At a recent Dyslexia Scotland Adult Network (Stirling) Meeting, we were discussing how difficult it is to organise our lives and homes on top of jobs, studying and/or family life.
These problems are by no means limited to us dyslexics (but our non-linear [often nonverbal] brains don’t help matters). I have also recently joined some local stitching clubs, and it was a friend in one of these that gave me the following idea. She said that she rewards herself monetarily for the tasks she does each day.
I thought this was a great idea and started using her idea. I reward myself 1p for things like every page I read, every 30mins I walk, every item I iron, and every item I put away in a drawer or hang up (I used to have huge piles of clothes everywhere because I thought, I’d forget anything I couldn’t see).
The following is a photo of how I keep a record of what I have done each day:
I have found this can be a good way to plan out a day. Without having to time everything out (which is something I cannot do, I don’t seem to know how long things will/should take me to do). I have found if I am having trouble starting in the morning: I get the pad out and write out a table, listing the tasks I have been putting off or I know need doing. And then somehow it’s a wee bit easier to get started.

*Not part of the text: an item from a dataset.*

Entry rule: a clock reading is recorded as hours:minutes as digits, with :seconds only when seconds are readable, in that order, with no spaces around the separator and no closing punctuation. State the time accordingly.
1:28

AND yes I know the lines aren’t straight! I gave up trying to use a ruler, it was just too much hassle. And it’s not like anyone else will need to see it (other than an outside chance I feel the need to show my husband).
Also, due to the fact that I also reward myself for every room I hoover, or every window I wash, or every piece of furniture I polish; I can keep track of how often and/or frequently I do these tasks, that aren’t daily tasks but need done on a semi regular basis. So, if I’m sitting thinking about when I last did a task, I can just flip back and get a definite answer.
I can see how some people may feel this is a bit like a child’s reward chart. But it works with kids doesn’t it? Why should we have to grow out of everything that helps! No one else needs to know. And it can be a way to save for treats that you otherwise cannot justify (I use 1ps because I’m temp and don’t always have a job: but the friend who told me about it uses other denominations [like 10p etc]).
Why not give this a go if you are having trouble organising your life. Perhaps if this doesn’t work for you, it might give you ideas about what else might help. Or if you use other techniques (or have other ideas) please comment below, we’d love to learn from your coping mechanisms.
Doreen Kelly
Admin Volunteer/DS Member
I love both of these ideas, thank you so much!
If you are interested in finding out tips on dyslexia, Dyslexia Research Trust has a strategy sharing blog at http://drtstrategyblog.blogspot.co.uk. I couldn’t find any posts on organisation and time management. But there are lots on other aspects of dyslexia, including recent ones on a Lego magazine and sensory overload.
This idea might appeal to anyone who likes role play and needs to do some tidying at home!
The idea is you go into role as a dyslexia house coach. The dyslexia house coach is a really positive, cheerful person, supportive and non-judgemental. They are the person you’d most like to have helping you and they can be someone you’ve never met e.g. your favourite actor. You help yourself to do whatever it is that needs done by pretending you are this coach.
On a Sunday, decide on an hour in the week ahead and write it in your diary.
Stick to the appointment as if you had made it with someone you respect i.e. only reschedule it if you absolutely have to.
Decide what you are going to work on with the dyslexia house doctor.
Look out self-help resources that are going to help you with it e.g. books with post-its on the relevant pages.
When the day comes of your appointment, 20 minutes before the hour is due to start, change into clothes suited to the work you are going to do.
Pack a bag you like with the self-help resources in it that you chose and any other clothing you’ll need e.g. a pinnie (apron).
Leave your home and walk away from your door for 5 minutes. Then walk back to your home.
Ring the doorbell and let yourself in.
Go into the room which you want to work at.
Say ‘hello …’ (and say your own name).
Then change position to face the (imaginary) house doctor and say ‘hello … and say the name of whoever you’ve chosen to be your imaginary coach, thanks for coming to help me’.
Set one timer for 1 hour and another timer for 15 minutes.
Take the role of coach again and ask yourself what you need help with.
Consult your self-help resources, identify 3 action points, and write them down.
Decide which order to do them in. Start doing the first task.
If you complete it, go onto the next task.
Work in 3 15-minute stints, followed by a 5-minute break.
As the house coach, give yourself encouragement.
Smile.
Don’t worry if you don’t complete the 1st action point. The important thing is to stay calm, focused on the task and to keep working through each 15-minute stint.
When your hour timer goes off, stop. Your coach has to catch a bus.
Thank your coach and say goodbye. Write in your diary the hour he / she will visit the following week. If your coach hasn’t met your expectations, give him / her one point to improve on the following week.
Congratulate yourself for what you’ve achieved and reward yourself.